Au mois d’octobre 2022, Ariel Henry avait sollicité l’aide de l’ONU pour l’envoi de troupes militaires en Haïti pour combattre les gangs, mais les pays sollicités, comme le Canada, traînent les pieds. Le premier ministre tente alors de mobiliser ses propres troupes.
Ainsi le vendredi 17 mars, il a visité les Forces armées d’Haïti (FADH) et a lancé un appel pour que les militaires viennent en renfort à la Police Nationale dans sa lutte contre les gangs armés pour rétablir la sécurité. Les FADH comptent actuellement environ 2 000 militaires formés par des experts en Argentine, au Mexique et en Colombie. Il n’a pas précisé à quel moment l’armée sera déployée ni son rôle. Mais ces militaires sont eux aussi impliqués dans les exactions contre la population, plusieurs chefs de gangs sont d’anciens militaires.
La situation générale se détériore, les affrontements entre les gangs s’intensifient. Les habitants d’un quartier populaire se retrouvent sous le feu de tirs nourris pendant des heures. Cela commence à l’aube et peut durer toute la journée. Dans le même temps, dans le quartier voisin les habitants survivent dans une ambiance moins tendue, jusqu’à ce qu’un gang décide de passer à l’action. La population des quartiers est à la merci des hommes armés. Le dicton de la survie est « prekosyon pa kapon » : « Prendre ses précautions ne veut pas dire être lâche ».

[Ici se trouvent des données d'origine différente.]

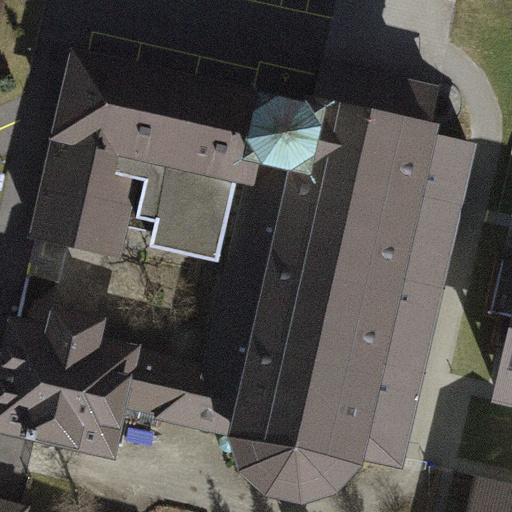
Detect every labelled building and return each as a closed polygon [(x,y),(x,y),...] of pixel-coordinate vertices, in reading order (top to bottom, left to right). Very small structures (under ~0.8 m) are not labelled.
[(220,258),(255,95),(80,58),(33,239),(121,256),(127,228),(150,233),(148,243),(220,258)] [(328,68),(314,107),(255,95),(220,258),(234,259),(211,370),(199,425),(229,432),(238,465),(262,486),(300,494),(339,485),(362,457),(405,466),(472,144),(432,132),(440,92),(378,79),(328,68)] [(199,425),(211,370),(96,344),(100,327),(57,317),(53,334),(18,326),(0,405),(0,425),(109,450),(119,407),(199,425)] [(511,354),(500,409),(511,412),(511,354)] [(511,511),(511,489),(483,483),(476,511),(511,511)] [(0,501),(0,511),(29,511),(30,510),(0,501)]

À Port-au-Prince les entreprises de la zone industrielle tournent au ralenti, plusieurs usines sont fermées. Pour ne pas payer la journée aux travailleurs qui arrivent à l’usine après avoir affronté les dangers de la rue, les patrons, prétextant qu’il n’y a pas de commande, font des mises à pied pour un, deux jours, voire une semaine. Ainsi pour une quinzaine de jours de travail prévue, le patron n’embauche que sept jours et rogne sur le salaire en ne payant pas les week-ends. Non, la mobilisation par le gouvernement des hommes en armes officiels n’est pas dans l’intérêt de la population pauvre.